The 4:3 aspect ratio adds another layer to the story. Some buyers want sharp all-purpose flexibility, others want a screen that flatters the systems they actually play most. Good reviews should make that tradeoff visible instead of pretending every resolution solves every problem.

How It Lives Beyond The Spec Sheet

X35S is described with battery: 3000 mAh. Those are not background details; they shape noise, comfort, endurance, and whether the device feels eager to be used or mildly exhausting to keep fed.

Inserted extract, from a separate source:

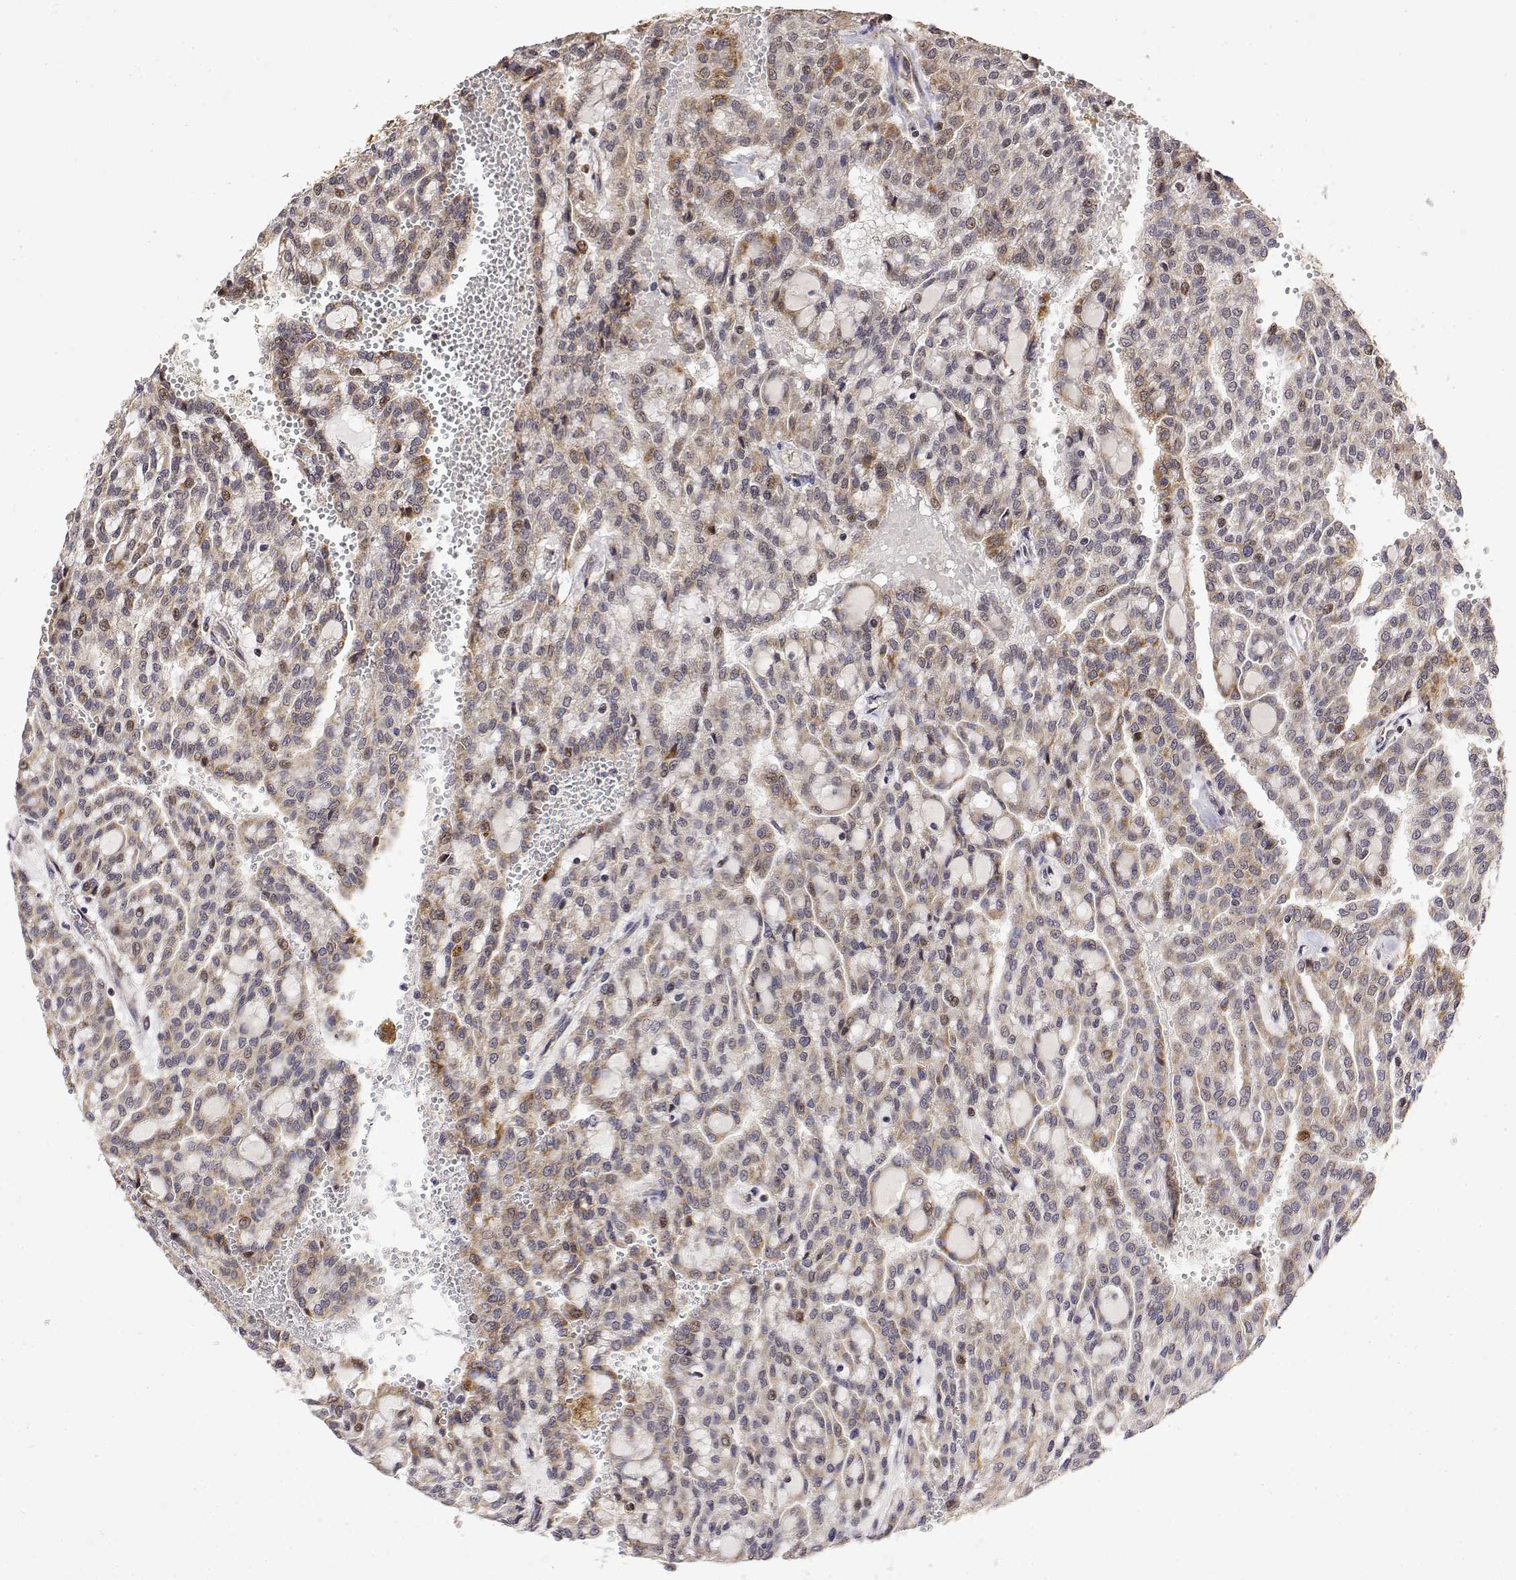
{"staining": {"intensity": "weak", "quantity": ">75%", "location": "cytoplasmic/membranous"}, "tissue": "renal cancer", "cell_type": "Tumor cells", "image_type": "cancer", "snomed": [{"axis": "morphology", "description": "Adenocarcinoma, NOS"}, {"axis": "topography", "description": "Kidney"}], "caption": "The photomicrograph exhibits a brown stain indicating the presence of a protein in the cytoplasmic/membranous of tumor cells in adenocarcinoma (renal). (DAB IHC, brown staining for protein, blue staining for nuclei).", "gene": "GADD45GIP1", "patient": {"sex": "male", "age": 63}}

Audio is covered by Dual Stereo Front facing and Headphone Jack, which matters for sofa play, travel, and late-night sessions when speakers and headphone output can quietly make or break the experience.

Physically, the device is outlined by 81 mm x 126 mm x 22 mm, 177.0, Plastic, and Transparent Purple, Gray, Black, White, Orange. This is where you start picturing whether it is truly pocketable, only jacket-safe, or clearly a bag companion. A handheld is only as portable as the friction it introduces. Too heavy, too hot, too awkward, and even strong specs start feeling theoretical.

The practical I/O story includes Internal & External MicroSD card, OTG, Bluetooth, USB-C Top facing, and Mini HDMI. These details matter because many retro buyers are also collectors, tinkerers, dock-and-TV players, or people with large libraries that need sensible storage and transfer options.

Final Verdict

X35S leaves the strongest impression when you frame it as a recommendation for buyers who want a serious all-rounder with room for tougher systems. That is also what turns the buying advice from noise into something useful.

Broad emulation range is not just a catchy label here. It is the cleanest shorthand for why this device deserves attention. The compatibility profile around Game Boy (A), NES (A), Sega Genesis (A), and Game Boy Advance (A) gives it a concrete identity.

If the device sparks your interest, the smartest next click is usually RGB20SX, followed by RGB20 Pro, because that is where the shape of the market around it comes into focus. The point is not to stop the reader from exploring. It is to make every next click smarter.

Playable Games

Games shown here match systems this handheld can run at a B grade or better.